Barium strontium titanate (BaSrTiO.sub.3, hereafter abbreviated BST), because of its electrical and mechanical properties, has found many uses in the field of electronics. The very high dielectric constant exhibited by BST makes it useful as the dielectric material in capacitors. BST also has a positive temperature coefficient of electrical resistance, which allows devices to be made which protect electrical motors from damage due to over-current conditions. Microminiature structures which incorporate BST are being used to sense infrared radiation, obviating the need for bandgap detector materials which require cryogenic cooling to sense the infrared.

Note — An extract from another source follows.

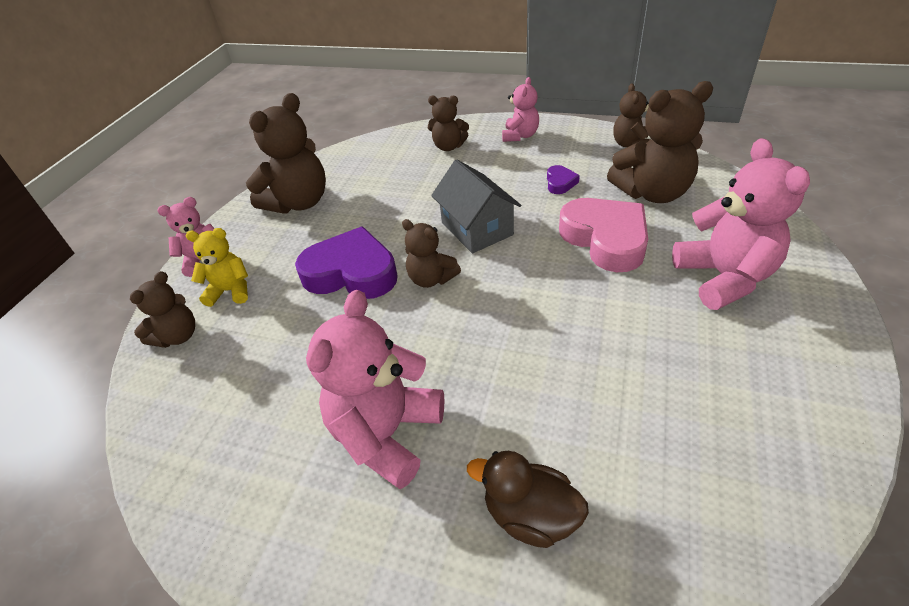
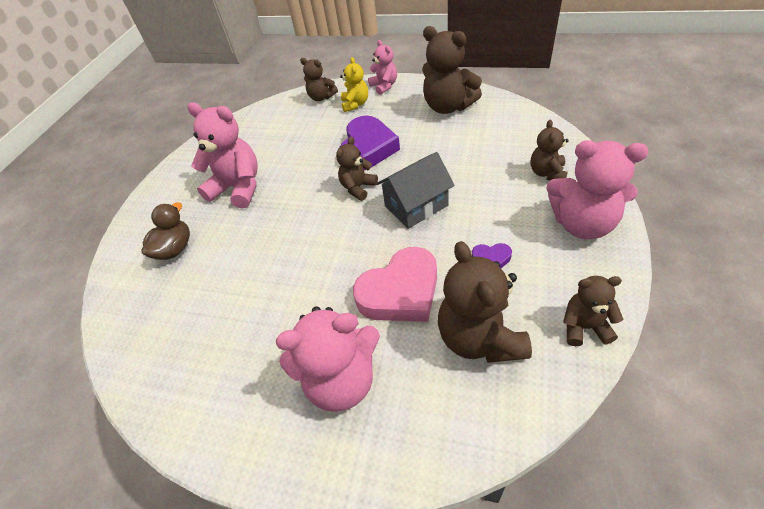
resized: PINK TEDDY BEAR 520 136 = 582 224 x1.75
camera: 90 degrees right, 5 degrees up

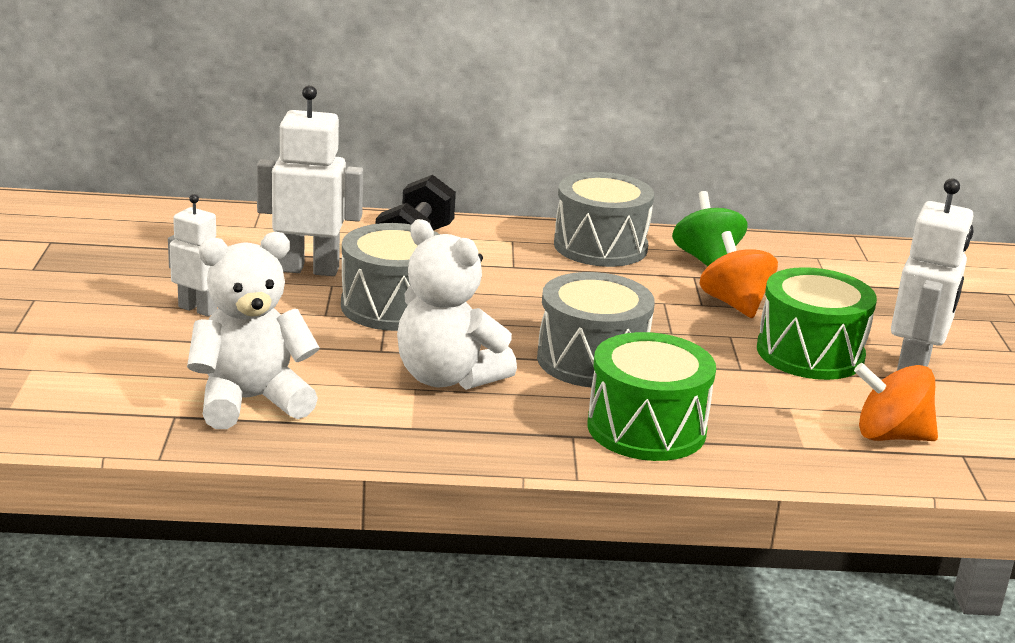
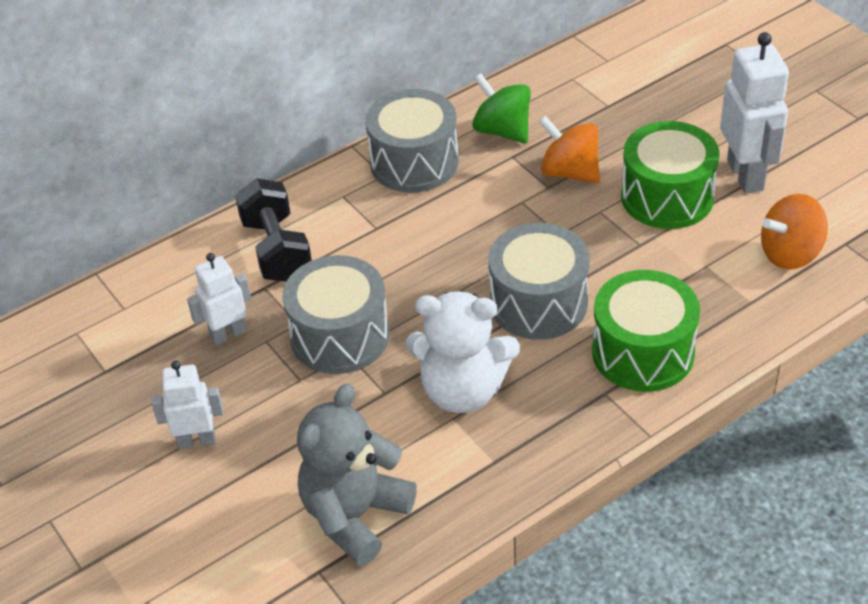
recoloured: WHITE TEDDY BEAR 250 401 to GREY TEDDY BEAR 355 515
resized: WHITE ROBOT 308 269 = 228 334 x0.61
camera: 30 degrees left, 20 degrees up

Materials such as BST are often etched during the fabrication of the electrical devices which exploit their beneficial properties. A method used to etch BST should generally do so without introducing damage which would unacceptably change the properties of the material on which the function of the eventual devices depends. In addition, an anisotropic etch method is usually desired so that detail in the etch mask pattern is preserved. Contamination of the BST material (and/or nearby materials) by the etch method usually cannot be tolerated.
Heretofore, in this field, BST has been etched by isotropic wet etching, ionmilling, plasma etching or laser scribing. Laser scribing is a method wherein selected portions of the material are damaged and weakened by exposure to intense laser radiation and then removed.